Passage to read |
┏━━

Reading your reply reminds me of the same mental calculations I was doing when deciding whether or not to purchase our Jeep
:). My experience is that the real life numbers are a bit different, though. So I have a Jeep Grand Cherokee, which is known for it's horrendous fuel economy. Trailblazers and the like typically do better. On the highway I get 19-20mpg (we just took a 4,000 mile trip and the overall average was something like 19.4). In town it's more like 14-15, but in town for me is never going over 30 mph and quite a bit of idling. Before the Jeep we had a 98 Camry 5spd that got about 25mpg in town and could get 33mpg on the highway. We average about 10,000 miles per year, which is probably about half in town and half highway. Using the 20mpg and 15mpg for the Jeep and figuring 5,000 miles each city & highway, the camry would use about 351 gallons in a year and the Jeep 583 gallons, a difference of 232 gallons. This past year I've been paying around $3.00 - $3.20 per gallon, so figure $3.10 and it's $719 more per year, which is a lot closer to the $500 mark. But our old camry got better fuel economy than most compact cars because it was a 5spd. So in 10 years, assuming gas prices don't skyrocket, we're looking at an extra $7,000 - $8,000 in gas. Add that to the the $7,000 and I've spent $15,000 in total. I could have purchased a new hybrid for $30,000+ but still would not come out ahead (unless gas surges to $10+ / gallon). Plus, the camry gave me back problems because it was very uncomfortable for a tall person. So I guess you could somehow factor in medical troubles. Add in all the advantages of the Jeep I mentioned earlier and it was almost a no-brainer.

┗━━

Records taken from a dataset:
┏━━

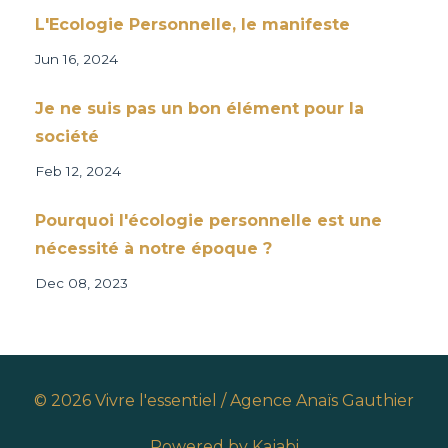
L'Ecologie Personnelle, le manifeste
Jun 16, 2024
Je ne suis pas un bon élément pour la
société
Feb 12, 2024
Pourquoi l'écologie personnelle est une
nécessité à notre époque ?
Dec 08, 2023
© 2026 Vivre l'essentiel / Agence Anaïs Gauthier
Powered by Kajabi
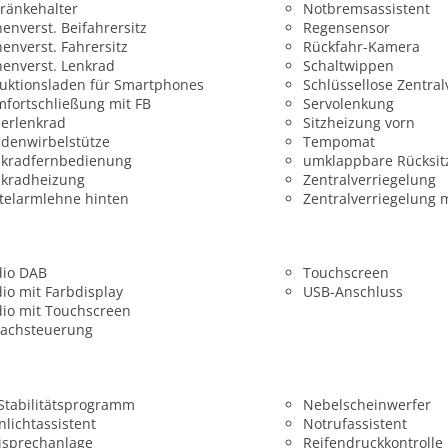
ränkehalter
Notbremsassistent
enverst. Beifahrersitz
Regensensor
enverst. Fahrersitz
Rückfahr-Kamera
enverst. Lenkrad
Schaltwippen
uktionsladen für Smartphones
Schlüssellose Zentral
fortschließung mit FB
Servolenkung
erlenkrad
Sitzheizung vorn
denwirbelstütze
Tempomat
nkradfernbedienung
umklappbare Rücksit
nkradheizung
Zentralverriegelung
telarmlehne hinten
Zentralverriegelung 
dio DAB
Touchscreen
io mit Farbdisplay
USB-Anschluss
io mit Touchscreen
rachsteuerung
 Stabilitätsprogramm
Nebelscheinwerfer
nlichtassistent
Notrufassistent
isprechanlage
Reifendruckkontrolle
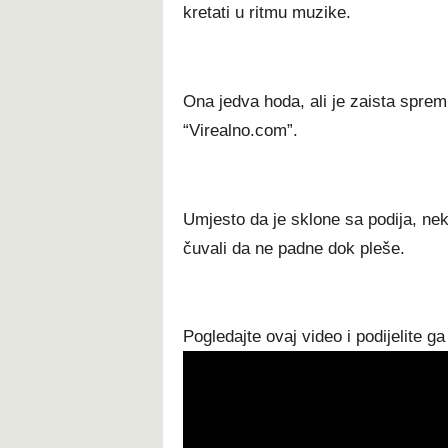
kretati u ritmu muzike.
Ona jedva hoda, ali je zaista sprem
“Virealno.com”.
Umjesto da je sklone sa podija, neki
čuvali da ne padne dok pleše.
Pogledajte ovaj video i podijelite ga 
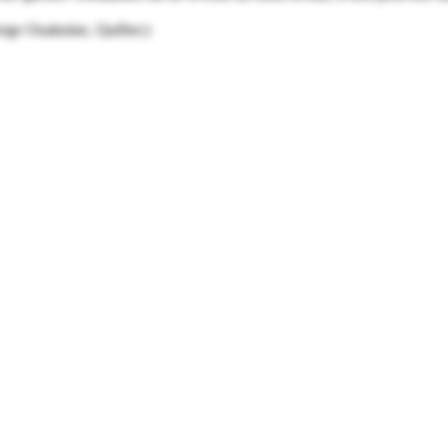
(Serge Ouaknine, Québec)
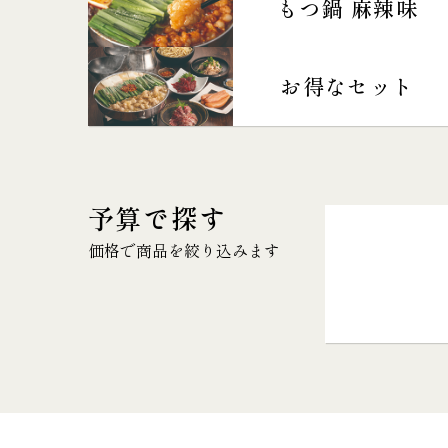
もつ鍋 麻辣味
お得なセット
予算で探す
価格で商品を絞り込みます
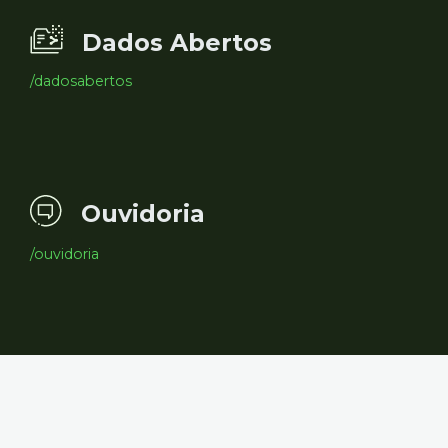
Dados Abertos
/dadosabertos
Ouvidoria
/ouvidoria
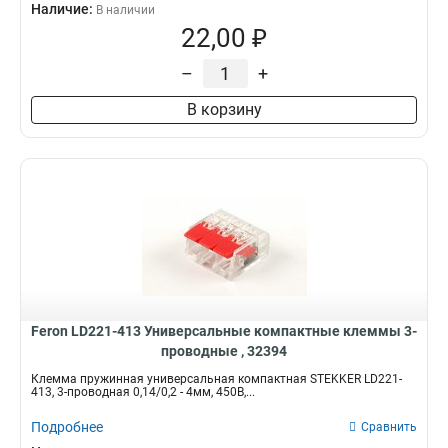
Наличие:
В наличии
22,00 ₽
–
+
В корзину
Feron LD221-413 Универсальные компактные клеммы 3-
проводные , 32394
Клемма пружинная универсальная компактная STEKKER LD221-
413, 3-проводная 0,14/0,2 - 4мм, 450В,...
Подробнее
Сравнить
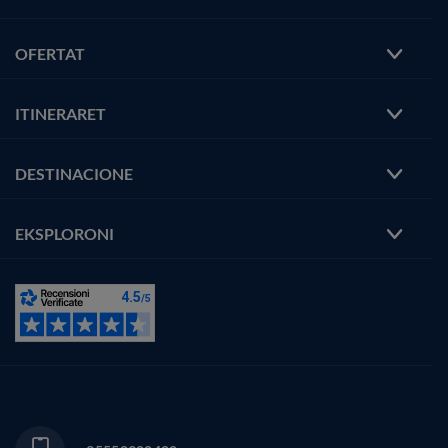
OFERTAT
ITINERARET
DESTINACIONE
EKSPLORONI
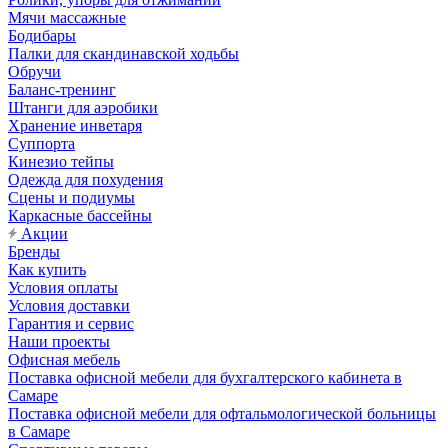
Мячи массажные
Бодибары
Палки для скандинавской ходьбы
Обручи
Баланс-тренинг
Штанги для аэробики
Хранение инветаря
Суппорта
Кинезио тейпы
Одежда для похудения
Сцены и подиумы
Каркасные бассейны
Акции
Бренды
Как купить
Условия оплаты
Условия доставки
Гарантия и сервис
Наши проекты
Офисная мебель
Поставка офисной мебели для бухгалтерского кабинета в
Самаре
Поставка офисной мебели для офтальмологической больницы
в Самаре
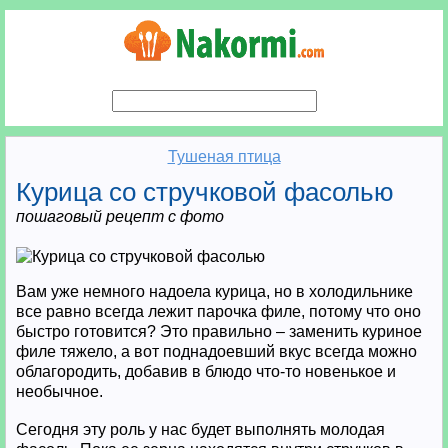
Тушеная птица
Курица со стручковой фасолью
пошаговый рецепт с фото
Вам уже немного надоела курица, но в холодильнике
все равно всегда лежит парочка филе, потому что оно
быстро готовится? Это правильно – заменить куриное
филе тяжело, а вот поднадоевший вкус всегда можно
облагородить, добавив в блюдо что-то новенькое и
необычное.
Сегодня эту роль у нас будет выполнять молодая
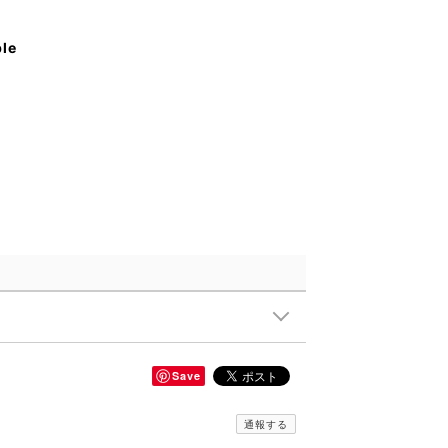
ble
Save
通報する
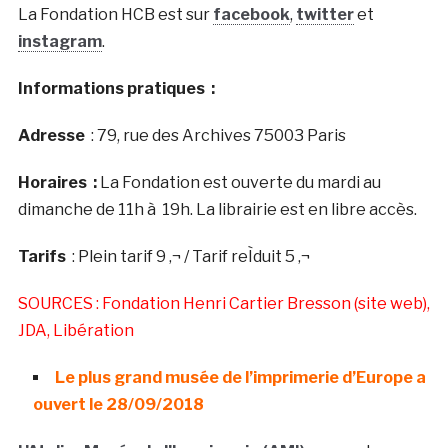
La Fondation HCB est sur
facebook
,
twitter
et
instagram
.
Informations pratiques :
Adresse
: 79, rue des Archives 75003 Paris
Horaires :
La Fondation est ouverte du mardi au
dimanche de 11h à 19h. La librairie est en libre accès.
Tarifs
: Plein tarif 9 ‚¬ / Tarif reÌduit 5 ‚¬
SOURCES : Fondation Henri Cartier Bresson (site web),
JDA, Libération
Le plus grand musée de l’imprimerie d’Europe a
ouvert le 28/09/2018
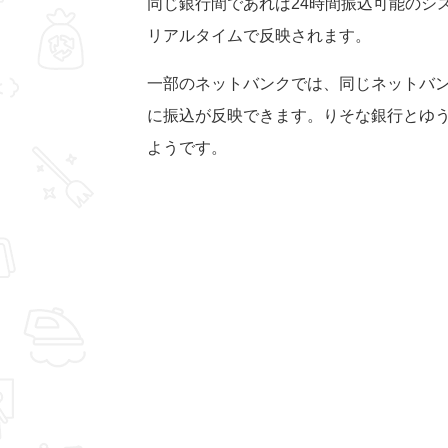
同じ銀行間であれば24時間振込可能のシ
リアルタイムで反映されます。
一部のネットバンクでは、同じネットバ
に振込が反映できます。りそな銀行とゆ
ようです。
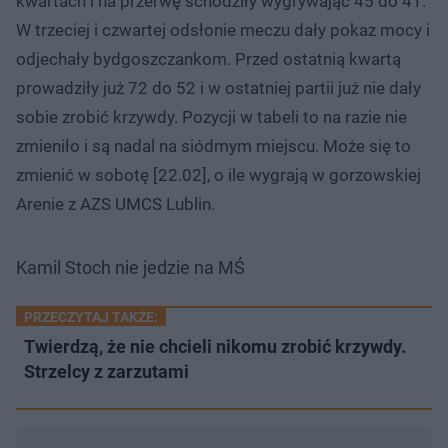
kwartach i na przerwę schodziły wygrywając 45 do 41.
W trzeciej i czwartej odsłonie meczu dały pokaz mocy i
odjechały bydgoszczankom. Przed ostatnią kwartą
prowadziły już 72 do 52 i w ostatniej partii już nie dały
sobie zrobić krzywdy. Pozycji w tabeli to na razie nie
zmieniło i są nadal na siódmym miejscu. Może się to
zmienić w sobotę [22.02], o ile wygrają w gorzowskiej
Arenie z AZS UMCS Lublin.
Kamil Stoch nie jedzie na MŚ
PRZECZYTAJ TAKŻE:
Twierdzą, że nie chcieli nikomu zrobić krzywdy.
Strzelcy z zarzutami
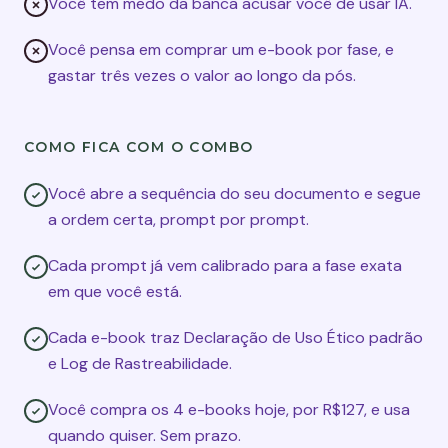
Você tem medo da banca acusar você de usar IA.
Você pensa em comprar um e-book por fase, e
gastar três vezes o valor ao longo da pós.
COMO FICA COM O COMBO
Você abre a sequência do seu documento e segue
a ordem certa, prompt por prompt.
Cada prompt já vem calibrado para a fase exata
em que você está.
Cada e-book traz Declaração de Uso Ético padrão
e Log de Rastreabilidade.
Você compra os 4 e-books hoje, por R$127, e usa
quando quiser. Sem prazo.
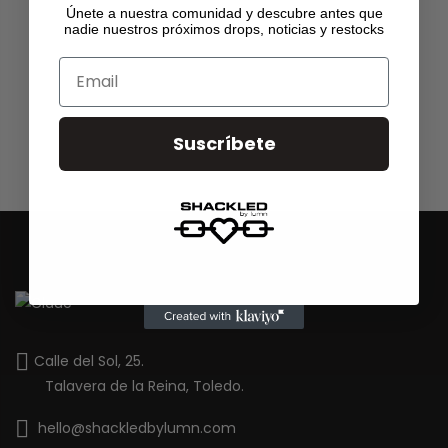
Únete a
nuestra comunidad
y descubre antes que
nadie nuestros próximos drops, noticias y restocks
Email
Suscríbete
Calle del Sol, 25.
Talavera de la Reina, Toledo.
hello@shackledbylumn.com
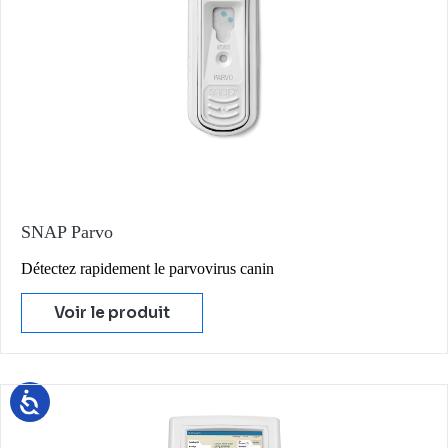
SNAP Parvo
Détectez rapidement le parvovirus canin
Voir le produit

┗━━

Exercise set |
a: How would you render this sentence from the Jeep fuel-economy post in Spanish: "We average about 10,000 miles per year, which is probably about half in town and half highway."
b: In the Jeep fuel-economy post, what mileage could the 98 Camry get on the highway?
c: Carry on the Jeep fuel-economy post from its final sentence.

Answers for each item |
a: Recorremos en promedio unas 10,000 millas al año, de las cuales probablemente la mitad son en ciudad y la mitad en carretera.

b: 33 mpg.

c:
I'll admit that there are a lot of people who really don't NEED an SUV. But I think that's a hard judgement to make. I really don't NEED an SUV. I don't even NEED a car. I could quit my job, live in a homeless shelter, and draw unemployment. In that case, there's very little I'd need. But I don't WANT to do that. And that's not a viable way for our society to survive. I can afford to drive my Jeep for now and it's been very helpful in many ways. I'm not generally speaking very wasteful. I save paper by doing things electronically. I save gas by burning wood fires. I conserve electricity, etc. I just don't think we should pick on the "SUV" crowd. They sell well for a reason. Perhaps we should be finding ways of making more efficient or even electric SUV & light trucks. That's what a majority of Americans seem to want, especially in more rural areas.
Anyway, thanks for the discussion.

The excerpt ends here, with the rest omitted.